The refurbishment would include a proper face-lift, overall beautification of the temple precincts on the lines of some other prominent places of worship seen world over, besides improving the facilities and amenities for the pilgrims and tourists thronging there.
The state is blessed with five Jyotirlingas — at Trimbakeshwar in Nashik, Grishneshwar in Aurangabad, Parli-Vaijnath in Beed, Aundha Nagnath in Hingoli and Bhimashankar in Pune.

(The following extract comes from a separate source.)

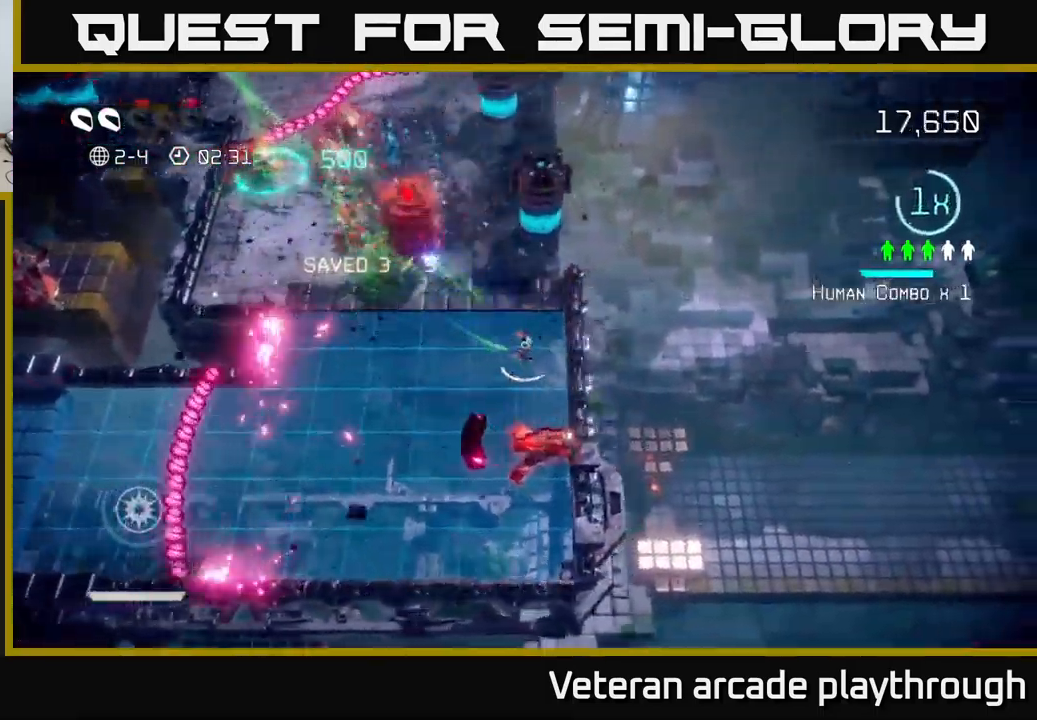
{"buttons": [], "left_stick": "down", "right_stick": "up-left", "events": [[67, "left_stick", "up-left"], [167, "left_stick", "center"], [467, "left_stick", "down"]]}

There are four important Shaktipeeths in the state — Mahalaxmi Temple in Kolhapur, Renuka Temple in Nanded, Tuljapur Temple in Osmanabad, and Saptashrungi Temple in Nashik, the last one which got the country’s first Funicular Rail in March this year.
Other revered temples include the Lord Shiva Temple in Ambernath (Thane), Khandoba Temple in Jejuri (Pune), Ekvira Devi Temple in Lonavala (Pune), Parshuram Temple at Chiplun (Ratnagiri), Shri Vitthal Rukmini Temple in Pandharpur (Solapur).
While some temples fall within the jurisdiction of Archaeological Survey of India, others come under the state’s Directorate of Archaeology and Museums and all are considered important from the heritage point of view.
Under the temples renovation head, the Shiv Sena-Nationalist Congress Party-Congress Maha Vikas Aghadi has allocated Rs 101 crore for the next fiscal which would be included in the next state budget 2021-2022.
A high-level 9-member committee headed by Chief Secretary Sanjay Kumar will take the comprehensive plan forward, identify various temples, the kind of works required at each place of worship, and consult experts in architecture, archaeology and religious leaders, to implement it in a timebound manner, said the official.